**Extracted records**
___

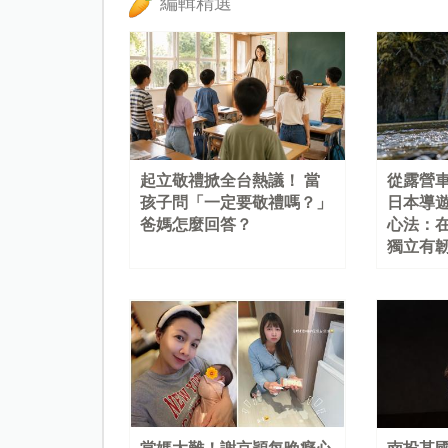
編輯精選
起立敬禮掀全台熱議！ 當
從露營
孩子問「一定要敬禮嗎？」
日本導
爸媽怎麼回答？
心法：
獨立有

___

**Your objective**
Your answer must consist of the entries, unchanged, with no pictures in it.

**Answer to the problem**
編輯精選
起立敬禮掀全台熱議！ 當
從露營
孩子問「一定要敬禮嗎？」
日本導
爸媽怎麼回答？
心法：
獨立有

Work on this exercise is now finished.